For its part, Real Estate turned the entire concept of a live performance on its head by launching “Quarantour,” an “augmented-reality experience” delivered by a mobile web app fans can watch on their phones. The app features a seven-song performance by the quintet from their recent album, “The Main Thing,” with full lighting and sound rigs and between-song banter. There’s even the option for viewers to wander virtually around the venue. Using footage recorded before the lockdown, the experience shows a miniature band performing inside the outlines of a tiny stage — wherever the viewer sets down their phone.

“You’re like a giant walking around the stage and the venue,” says Craig Allen, founder of the creative agency Callen, which produced “Quarantour” in partnership with the band. “We had fun with it — you can get closer or further away, you can even go backstage, and when you do, the music is muted and the lights are reflected.”

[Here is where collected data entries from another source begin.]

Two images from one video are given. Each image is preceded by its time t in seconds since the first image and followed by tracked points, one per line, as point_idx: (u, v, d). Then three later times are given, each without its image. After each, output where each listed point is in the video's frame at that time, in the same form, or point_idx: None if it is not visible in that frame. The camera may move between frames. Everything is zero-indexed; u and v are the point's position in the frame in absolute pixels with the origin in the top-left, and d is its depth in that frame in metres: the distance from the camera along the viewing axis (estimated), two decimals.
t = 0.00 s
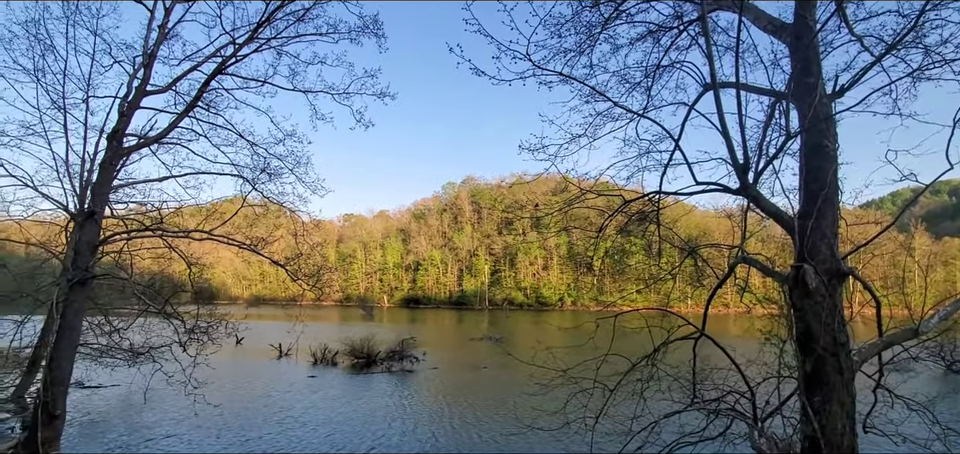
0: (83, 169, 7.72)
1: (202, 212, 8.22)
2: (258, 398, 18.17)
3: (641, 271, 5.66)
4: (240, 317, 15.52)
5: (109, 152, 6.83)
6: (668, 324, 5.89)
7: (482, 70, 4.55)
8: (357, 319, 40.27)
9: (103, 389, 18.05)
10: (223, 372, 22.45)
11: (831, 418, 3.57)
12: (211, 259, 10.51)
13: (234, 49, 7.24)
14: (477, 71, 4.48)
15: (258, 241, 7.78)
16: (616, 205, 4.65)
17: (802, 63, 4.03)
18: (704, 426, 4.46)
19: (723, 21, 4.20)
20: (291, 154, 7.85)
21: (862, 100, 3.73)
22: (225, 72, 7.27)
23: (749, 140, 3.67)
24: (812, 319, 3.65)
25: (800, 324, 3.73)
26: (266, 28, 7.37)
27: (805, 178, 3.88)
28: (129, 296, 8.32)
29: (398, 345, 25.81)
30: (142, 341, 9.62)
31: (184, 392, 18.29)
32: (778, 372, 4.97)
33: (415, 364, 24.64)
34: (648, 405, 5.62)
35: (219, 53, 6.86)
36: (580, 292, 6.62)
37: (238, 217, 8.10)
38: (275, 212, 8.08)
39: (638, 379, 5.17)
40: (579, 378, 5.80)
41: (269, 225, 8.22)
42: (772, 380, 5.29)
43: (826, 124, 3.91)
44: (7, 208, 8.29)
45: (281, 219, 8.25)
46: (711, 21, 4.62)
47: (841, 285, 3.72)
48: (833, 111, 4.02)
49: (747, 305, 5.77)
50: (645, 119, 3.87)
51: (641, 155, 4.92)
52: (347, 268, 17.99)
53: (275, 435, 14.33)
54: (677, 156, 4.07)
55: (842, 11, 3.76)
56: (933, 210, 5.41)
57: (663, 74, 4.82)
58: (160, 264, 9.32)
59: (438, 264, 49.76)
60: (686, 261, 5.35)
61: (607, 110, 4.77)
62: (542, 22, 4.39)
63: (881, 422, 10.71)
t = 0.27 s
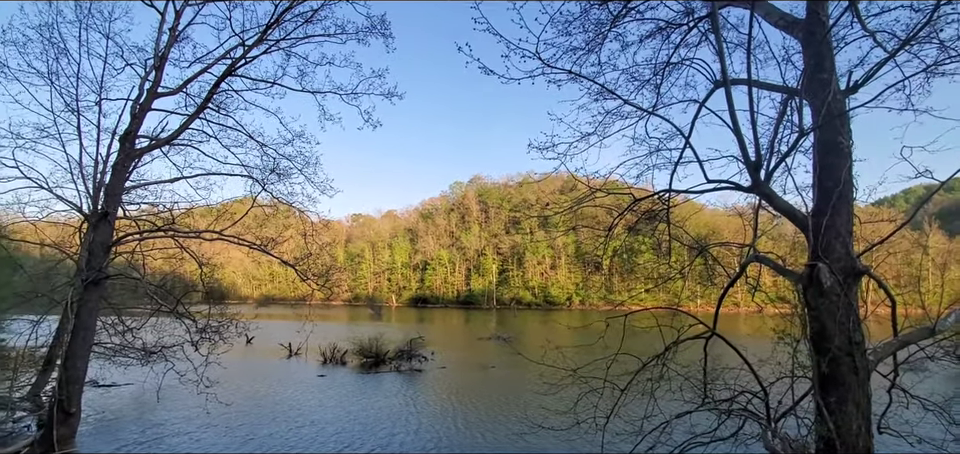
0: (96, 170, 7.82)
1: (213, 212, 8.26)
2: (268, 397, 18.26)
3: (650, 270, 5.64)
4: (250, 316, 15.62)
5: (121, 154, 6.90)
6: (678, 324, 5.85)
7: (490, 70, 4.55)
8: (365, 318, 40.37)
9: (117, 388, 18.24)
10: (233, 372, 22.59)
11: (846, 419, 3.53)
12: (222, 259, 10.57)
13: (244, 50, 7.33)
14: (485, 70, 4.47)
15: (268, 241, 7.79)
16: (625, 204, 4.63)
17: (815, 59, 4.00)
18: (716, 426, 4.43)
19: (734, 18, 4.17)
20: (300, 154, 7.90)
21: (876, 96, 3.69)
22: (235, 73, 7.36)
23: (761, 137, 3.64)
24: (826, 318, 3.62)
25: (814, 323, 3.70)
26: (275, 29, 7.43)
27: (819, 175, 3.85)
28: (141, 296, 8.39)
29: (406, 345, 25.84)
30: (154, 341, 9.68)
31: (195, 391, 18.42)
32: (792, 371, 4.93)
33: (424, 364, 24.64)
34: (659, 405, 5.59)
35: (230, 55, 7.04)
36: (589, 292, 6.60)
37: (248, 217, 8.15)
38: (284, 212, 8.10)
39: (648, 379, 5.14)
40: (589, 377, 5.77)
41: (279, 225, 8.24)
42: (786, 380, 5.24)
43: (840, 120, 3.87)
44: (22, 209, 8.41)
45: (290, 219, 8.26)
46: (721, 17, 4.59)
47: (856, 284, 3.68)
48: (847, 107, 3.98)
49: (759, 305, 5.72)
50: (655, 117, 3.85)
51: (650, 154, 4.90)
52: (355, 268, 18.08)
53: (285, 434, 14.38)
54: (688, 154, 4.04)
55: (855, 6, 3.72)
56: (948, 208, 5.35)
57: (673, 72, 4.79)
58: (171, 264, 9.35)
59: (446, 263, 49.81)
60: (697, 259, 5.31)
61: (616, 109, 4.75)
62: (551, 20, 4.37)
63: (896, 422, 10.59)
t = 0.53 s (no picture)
0: (106, 171, 7.88)
1: (221, 212, 8.30)
2: (278, 395, 18.35)
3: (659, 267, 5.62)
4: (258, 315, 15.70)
5: (131, 155, 6.95)
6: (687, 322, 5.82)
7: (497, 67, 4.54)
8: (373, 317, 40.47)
9: (128, 387, 18.36)
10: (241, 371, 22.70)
11: (860, 418, 3.51)
12: (230, 259, 10.62)
13: (251, 51, 7.37)
14: (493, 68, 4.46)
15: (276, 241, 7.83)
16: (634, 202, 4.61)
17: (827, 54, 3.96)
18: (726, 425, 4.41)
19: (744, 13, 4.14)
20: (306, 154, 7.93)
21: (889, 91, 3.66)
22: (242, 74, 7.40)
23: (772, 134, 3.62)
24: (839, 316, 3.59)
25: (827, 321, 3.67)
26: (282, 29, 7.46)
27: (830, 171, 3.82)
28: (152, 296, 8.44)
29: (413, 343, 25.89)
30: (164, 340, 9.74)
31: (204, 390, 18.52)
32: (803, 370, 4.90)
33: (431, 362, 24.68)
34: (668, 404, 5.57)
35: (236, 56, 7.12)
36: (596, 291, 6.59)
37: (256, 217, 8.19)
38: (291, 211, 8.14)
39: (657, 377, 5.13)
40: (598, 376, 5.76)
41: (286, 224, 8.27)
42: (797, 379, 5.22)
43: (852, 116, 3.84)
44: (34, 210, 8.46)
45: (297, 219, 8.30)
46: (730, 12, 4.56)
47: (869, 281, 3.65)
48: (859, 102, 3.95)
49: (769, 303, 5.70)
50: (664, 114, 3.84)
51: (659, 151, 4.88)
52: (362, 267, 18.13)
53: (294, 432, 14.45)
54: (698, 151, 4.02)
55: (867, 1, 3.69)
56: None
57: (682, 68, 4.77)
58: (180, 264, 9.40)
59: (452, 262, 49.88)
60: (706, 257, 5.29)
61: (624, 106, 4.73)
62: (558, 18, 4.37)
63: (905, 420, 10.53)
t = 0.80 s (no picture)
0: (116, 173, 7.95)
1: (229, 213, 8.35)
2: (286, 395, 18.44)
3: (667, 264, 5.61)
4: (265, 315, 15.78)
5: (140, 157, 7.00)
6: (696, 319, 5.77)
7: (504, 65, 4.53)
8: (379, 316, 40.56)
9: (138, 387, 18.48)
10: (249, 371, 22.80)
11: (874, 414, 3.46)
12: (237, 259, 10.69)
13: (257, 53, 7.43)
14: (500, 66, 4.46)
15: (283, 241, 7.88)
16: (642, 199, 4.61)
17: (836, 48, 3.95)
18: (737, 422, 4.41)
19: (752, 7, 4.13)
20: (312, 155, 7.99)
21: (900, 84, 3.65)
22: (248, 75, 7.44)
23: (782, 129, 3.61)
24: (852, 312, 3.56)
25: (839, 317, 3.64)
26: (287, 31, 7.51)
27: (842, 166, 3.81)
28: (161, 297, 8.50)
29: (420, 342, 25.94)
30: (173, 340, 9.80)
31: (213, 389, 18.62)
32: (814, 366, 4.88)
33: (438, 361, 24.73)
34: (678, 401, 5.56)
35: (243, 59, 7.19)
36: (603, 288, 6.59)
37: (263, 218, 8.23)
38: (298, 212, 8.18)
39: (667, 375, 5.12)
40: (608, 373, 5.76)
41: (293, 225, 8.32)
42: (808, 376, 5.19)
43: (863, 110, 3.83)
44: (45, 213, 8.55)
45: (304, 219, 8.34)
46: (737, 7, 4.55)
47: (882, 277, 3.63)
48: (869, 96, 3.93)
49: (778, 300, 5.67)
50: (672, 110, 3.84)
51: (667, 147, 4.87)
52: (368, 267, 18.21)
53: (302, 430, 14.53)
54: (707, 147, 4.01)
55: None
56: None
57: (689, 64, 4.76)
58: (188, 265, 9.46)
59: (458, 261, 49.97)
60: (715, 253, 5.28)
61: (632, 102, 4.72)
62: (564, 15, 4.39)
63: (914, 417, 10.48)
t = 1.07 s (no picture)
0: (123, 175, 7.99)
1: (235, 213, 8.36)
2: (294, 393, 18.50)
3: (675, 260, 5.57)
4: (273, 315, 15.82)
5: (147, 159, 7.02)
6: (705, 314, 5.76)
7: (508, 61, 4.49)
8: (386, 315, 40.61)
9: (148, 387, 18.59)
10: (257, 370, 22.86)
11: (888, 409, 3.47)
12: (244, 259, 10.70)
13: (261, 53, 7.44)
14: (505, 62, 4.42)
15: (290, 241, 7.88)
16: (649, 194, 4.56)
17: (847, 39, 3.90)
18: (748, 418, 4.36)
19: None
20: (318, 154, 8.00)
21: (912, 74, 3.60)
22: (253, 76, 7.46)
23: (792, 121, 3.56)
24: (865, 306, 3.53)
25: (852, 310, 3.61)
26: (291, 31, 7.51)
27: (854, 158, 3.76)
28: (169, 297, 8.53)
29: (428, 340, 25.97)
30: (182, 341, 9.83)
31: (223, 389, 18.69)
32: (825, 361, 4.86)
33: (445, 359, 24.75)
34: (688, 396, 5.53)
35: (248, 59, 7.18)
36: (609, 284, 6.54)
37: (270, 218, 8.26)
38: (305, 211, 8.19)
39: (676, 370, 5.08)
40: (617, 369, 5.73)
41: (300, 224, 8.33)
42: (819, 371, 5.17)
43: (874, 101, 3.78)
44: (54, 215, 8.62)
45: (310, 219, 8.35)
46: None
47: (895, 270, 3.60)
48: (880, 87, 3.88)
49: (787, 295, 5.65)
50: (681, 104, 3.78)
51: (673, 142, 4.83)
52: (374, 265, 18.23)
53: (311, 429, 14.58)
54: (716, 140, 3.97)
55: None
56: None
57: (695, 57, 4.71)
58: (196, 266, 9.49)
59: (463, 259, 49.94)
60: (724, 248, 5.24)
61: (638, 97, 4.67)
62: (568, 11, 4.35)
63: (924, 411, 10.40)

Like the other acts, Real Estate had been scheduled to launch a tour in support of “The Main Thing,” its first album in three years, on April 9. “The band was so bummed about the tour being postponed,” Allen says, “but we had wanted to do something in AR for a while and we’d already shot the footage, so we said, ‘Maybe we can bring the tour to the people.’”

And although the group isn’t charging anything for the AR concert, like Badu and Olsen’s approaches, it’s an attempt to find a new way to create — and potentially make money from — a live performance that is not conventionally “live.”

“Sadly, we’re all stuck indoors right now,” Real Estate says in the intro of their “Quarantour” set. “We hope this brings good times into your homes, wherever they are.”